On not buying Buy Nothing Christmas

December 30, 2012
Sarah Ens |

Christmas is by now long over and I am, as always, sad about it. I love the candles, the cookies, the darkness complete and frozen outside the window, and the hymns, stuck in my head all year long, finally sung with family and friends. I love the familiar biblical words breathing new life into my day-to-day and, of course, It’s A Wonderful Life right before bed. These are the memories I love-- the moments I look forward to most and I can’t help but be sad when they come to a close.

I like to think that these images would still be as beautiful as they are to me without the promise of gifts on Christmas morning, but this Christmas in particular, I wondered if perhaps part of the magic of Christmas has more to do with opening of presents than I’d like to admit. The more I thought about it, the more I was sure that the surprises waiting under the tree would certainly be missed if they were no longer a part of my Christmas. Buy Nothing Christmas, then, a movement inspired by an anti-consumeristic ethic I strongly admire, became to me less simple than I originally thought.

I want to be sure to emphasize that I absolutely respect the people who decide to partake in Buy Nothing Christmas. The commercial that Christmas has unfortunately in many ways become, with the Starbucks holiday drinks, the stressful mall parking lots, and the plastic shopping bags stretched to the brim, is troublesome. Those that are able to resist the advertisements and the cultivated need that accompanies them are certainly fighting a good fight. I don’t mean to deny that at all. Buying Nothing can inspire great thoughtfulness as gifts homemade or donations made in someone’s name make for wonderful gifts—the Grinch taught me long ago that Christmas is not bought from a store at all. And so, because anti-consumerism is an ethic that should be taught, especially during the Christmas season--a time of conscientiousness--it is possible that I am constructing an excuse for the receiving and giving of store-bought presents I so anticipate.

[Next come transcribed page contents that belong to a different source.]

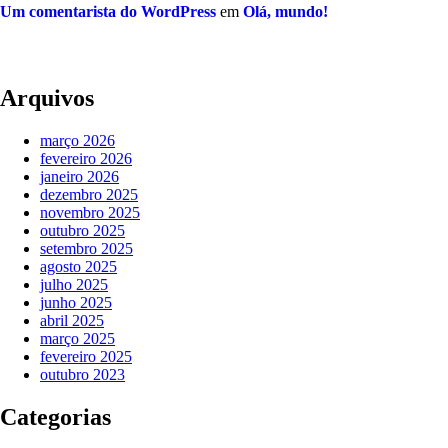
Um comentarista do WordPress
em
Olá, mundo!
Arquivos
março 2026
fevereiro 2026
janeiro 2026
dezembro 2025
novembro 2025
outubro 2025
setembro 2025
agosto 2025
julho 2025
junho 2025
abril 2025
março 2025
fevereiro 2025
outubro 2023
Categorias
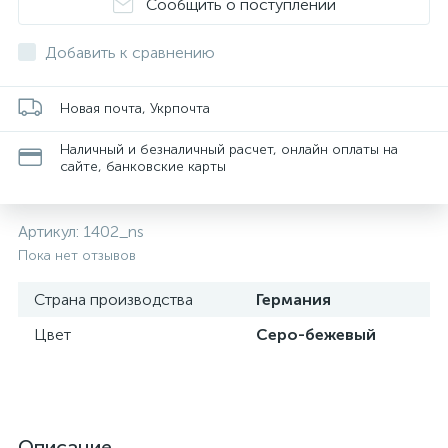
Сообщить о поступлении
Добавить к сравнению
Новая почта, Укрпочта
Наличный и безналичный расчет, онлайн оплаты на
сайте, банковские карты
Артикул:
1402_ns
Пока нет отзывов
Страна производства
Германия
Цвет
Серо-бежевый
Описание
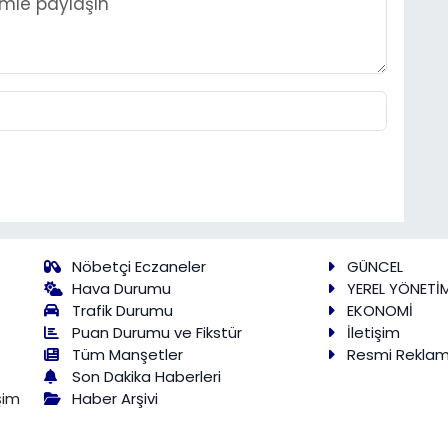
Nöbetçi Eczaneler
GÜNCEL
Hava Durumu
YEREL YÖNETİ
Trafik Durumu
EKONOMİ
Puan Durumu ve Fikstür
İletişim
Tüm Manşetler
Resmi Rekla
Son Dakika Haberleri
Haber Arşivi
şim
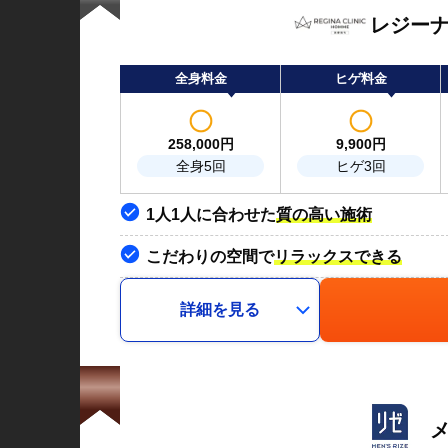
レジー
全身料金
ヒゲ料金
258,000
円
9,900
円
全身5回
ヒゲ3回
1人1人に合わせた
質の高い施術
こだわりの空間で
リラックスできる
詳細を見る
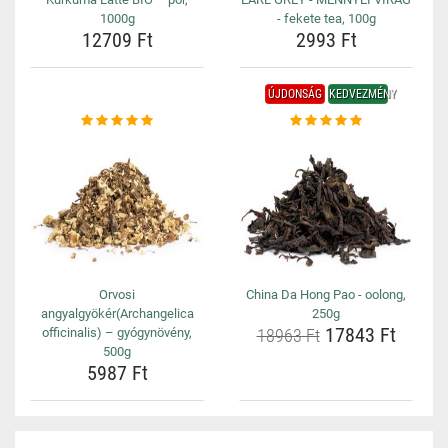
1000g
- fekete tea, 100g
12709 Ft
2993 Ft
ÚJDONSÁG
KEDVEZMÉNY
Orvosi
China Da Hong Pao - oolong,
angyalgyökér(Archangelica
250g
17843 Ft
officinalis) – gyógynövény,
18963 Ft
500g
5987 Ft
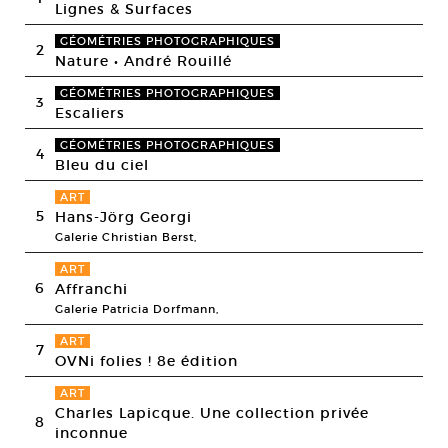
Lignes & Surfaces
GÉOMÉTRIES PHOTOGRAPHIQUES
2
Nature • André Rouillé
GÉOMÉTRIES PHOTOGRAPHIQUES
3
Escaliers
GÉOMÉTRIES PHOTOGRAPHIQUES
4
Bleu du ciel
ART
5
Hans-Jörg Georgi
Galerie Christian Berst,
ART
6
Affranchi
Galerie Patricia Dorfmann,
ART
7
OVNi folies ! 8e édition
ART
Charles Lapicque. Une collection privée
8
inconnue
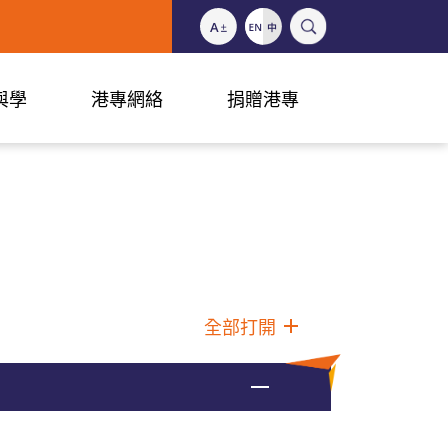
與學
港專網絡
捐贈港專
全部打開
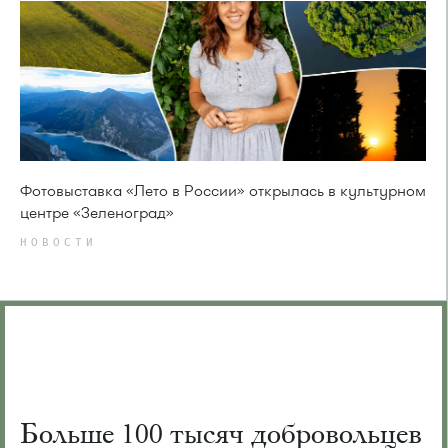
Фотовыставка «Лето в России» открылась в культурном
центре «Зеленоград»
НОВОСТИ
Больше 100 тысяч добровольцев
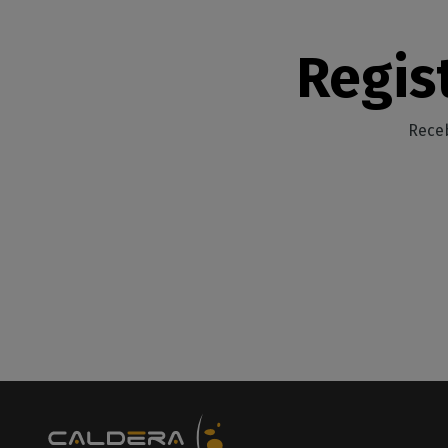
Regis
Receb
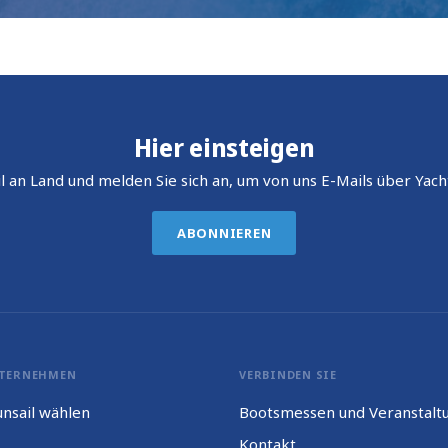
Hier einsteigen
l an Land und melden Sie sich an, um von uns E-Mails über Yach
ABONNIEREN
TERNEHMEN
VERBINDEN SIE
nsail wählen
Bootsmessen und Veranstalt
Kontakt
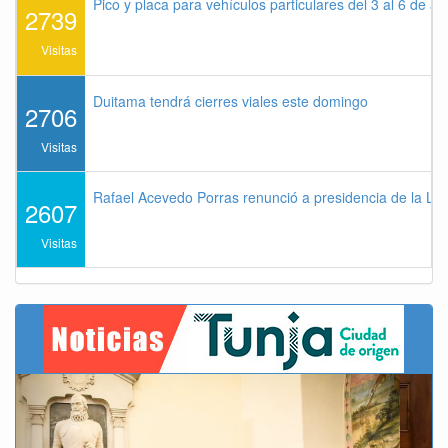
Pico y placa para vehículos particulares del 3 al 6 de a
2739
Visitas
Duitama tendrá cierres viales este domingo
2706
Visitas
Rafael Acevedo Porras renunció a presidencia de la Lig
2607
Visitas
Previous
Next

However, while I may have bought into the commercials a little too much, there is something absolutely satisfying about picking out a sweater for your brother that he loves so much that he puts it on as soon as he unwraps it and wears it practically every day of the winter. There is almost nothing I like more than receiving a great book that was picked out because either the giver loved the book and wanted to share it or because they had me in mind as they read it. Giving family and friends jewelry, gadgets, or even iTunes gift certificates are presents that are certainly not needed, but rather, wanted. Christmas is an excuse to think about the people you love and give them what you think they might really want.

Certainly, I have romanticised Christmas shopping and certainly I am speaking from a position of privilege. The magic of Christmas that depends somewhat on “stuff” is impossible for many who cannot fill the space under their tree. This, again, is problematic since it creates a yet another power dynamic between those who can buy Christmas and those who cannot. I firmly believe that there must be a change, and that Buy Nothing Christmas is a good way to start. However, I wonder if we must throw out the frivolity that comes from store-bought presents all together—-purchased gifts cannot be all bad. (After all, the Three Wise Men were quite big spenders themselves.)

So this year, like other years, I stood in line and bought Christmas presents, aware of the consumerism I was buying into but not quite sure that it was absolutely wrong either, forcing me to wonder if Christmas really can be as simple as Buy Nothing or Buy Something.